» Input:
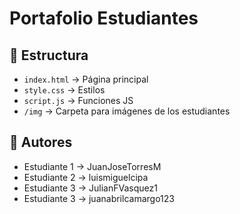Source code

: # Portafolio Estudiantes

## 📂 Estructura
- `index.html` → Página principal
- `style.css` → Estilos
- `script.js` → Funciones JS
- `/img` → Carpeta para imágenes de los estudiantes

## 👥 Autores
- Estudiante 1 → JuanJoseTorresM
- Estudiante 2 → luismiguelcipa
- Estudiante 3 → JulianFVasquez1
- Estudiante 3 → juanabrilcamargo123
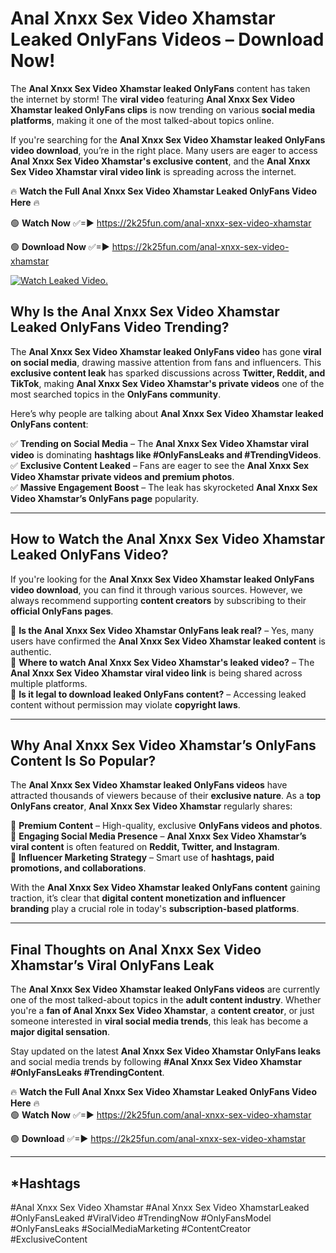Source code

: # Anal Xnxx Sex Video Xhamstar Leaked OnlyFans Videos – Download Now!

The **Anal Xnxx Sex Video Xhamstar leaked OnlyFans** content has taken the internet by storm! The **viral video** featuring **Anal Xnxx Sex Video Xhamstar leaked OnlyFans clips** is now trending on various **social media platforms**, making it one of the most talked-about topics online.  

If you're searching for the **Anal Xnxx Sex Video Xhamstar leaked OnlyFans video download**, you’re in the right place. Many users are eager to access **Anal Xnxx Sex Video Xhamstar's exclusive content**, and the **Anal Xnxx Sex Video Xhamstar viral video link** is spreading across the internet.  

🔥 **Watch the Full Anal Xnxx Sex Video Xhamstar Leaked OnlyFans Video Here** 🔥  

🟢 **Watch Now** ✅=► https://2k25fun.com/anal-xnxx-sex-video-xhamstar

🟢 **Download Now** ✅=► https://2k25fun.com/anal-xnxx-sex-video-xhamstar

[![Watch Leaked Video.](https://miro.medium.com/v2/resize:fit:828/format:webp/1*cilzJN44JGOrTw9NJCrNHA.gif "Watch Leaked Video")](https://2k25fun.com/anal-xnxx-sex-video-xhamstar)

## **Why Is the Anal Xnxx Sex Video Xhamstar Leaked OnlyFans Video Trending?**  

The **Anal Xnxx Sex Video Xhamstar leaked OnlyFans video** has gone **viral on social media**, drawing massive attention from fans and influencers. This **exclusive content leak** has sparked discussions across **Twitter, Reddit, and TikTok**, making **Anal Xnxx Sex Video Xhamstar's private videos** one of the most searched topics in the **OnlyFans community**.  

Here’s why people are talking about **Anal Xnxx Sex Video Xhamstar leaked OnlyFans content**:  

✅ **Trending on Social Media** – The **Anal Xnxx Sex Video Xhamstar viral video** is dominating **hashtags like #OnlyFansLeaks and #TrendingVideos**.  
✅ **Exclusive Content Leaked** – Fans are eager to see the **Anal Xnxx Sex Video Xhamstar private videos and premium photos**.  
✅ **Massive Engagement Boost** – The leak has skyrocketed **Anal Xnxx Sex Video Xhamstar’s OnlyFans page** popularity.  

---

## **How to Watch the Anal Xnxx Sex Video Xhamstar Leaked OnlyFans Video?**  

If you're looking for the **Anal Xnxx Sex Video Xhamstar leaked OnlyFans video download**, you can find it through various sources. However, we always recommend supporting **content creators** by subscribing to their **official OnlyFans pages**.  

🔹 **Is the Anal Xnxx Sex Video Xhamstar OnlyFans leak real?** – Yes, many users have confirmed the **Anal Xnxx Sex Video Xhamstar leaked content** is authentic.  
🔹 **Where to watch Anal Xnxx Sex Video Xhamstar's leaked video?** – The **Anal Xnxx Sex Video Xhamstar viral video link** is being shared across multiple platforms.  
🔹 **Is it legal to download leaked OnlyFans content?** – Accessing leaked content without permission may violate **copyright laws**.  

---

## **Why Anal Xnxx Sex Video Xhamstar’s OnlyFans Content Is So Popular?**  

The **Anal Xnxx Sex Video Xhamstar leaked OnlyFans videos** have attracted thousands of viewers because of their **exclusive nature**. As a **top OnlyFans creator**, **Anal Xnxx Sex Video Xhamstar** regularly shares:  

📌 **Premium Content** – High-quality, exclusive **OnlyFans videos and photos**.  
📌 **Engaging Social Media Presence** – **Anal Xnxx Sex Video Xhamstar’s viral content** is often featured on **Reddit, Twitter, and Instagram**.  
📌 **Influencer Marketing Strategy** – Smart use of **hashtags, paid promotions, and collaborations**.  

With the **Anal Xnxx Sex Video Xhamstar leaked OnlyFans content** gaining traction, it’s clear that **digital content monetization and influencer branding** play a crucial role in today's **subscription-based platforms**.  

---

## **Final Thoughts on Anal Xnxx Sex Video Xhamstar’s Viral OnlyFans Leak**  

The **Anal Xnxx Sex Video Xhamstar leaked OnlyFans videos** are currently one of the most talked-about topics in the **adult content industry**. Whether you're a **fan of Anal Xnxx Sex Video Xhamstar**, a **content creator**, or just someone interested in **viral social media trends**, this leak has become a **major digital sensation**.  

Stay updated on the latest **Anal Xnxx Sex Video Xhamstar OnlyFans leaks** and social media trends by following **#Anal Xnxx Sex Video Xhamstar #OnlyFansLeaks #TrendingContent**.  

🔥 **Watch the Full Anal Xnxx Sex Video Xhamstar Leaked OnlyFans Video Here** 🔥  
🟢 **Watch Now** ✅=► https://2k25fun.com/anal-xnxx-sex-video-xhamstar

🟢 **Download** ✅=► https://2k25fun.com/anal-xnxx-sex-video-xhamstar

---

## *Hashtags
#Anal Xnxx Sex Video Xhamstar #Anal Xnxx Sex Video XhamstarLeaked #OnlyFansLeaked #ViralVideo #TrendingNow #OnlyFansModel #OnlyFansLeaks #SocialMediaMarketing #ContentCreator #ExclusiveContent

» Exercise prompt: In the data above, how many lines contain the word "talked"? Only the number is wanted.

» Response: 2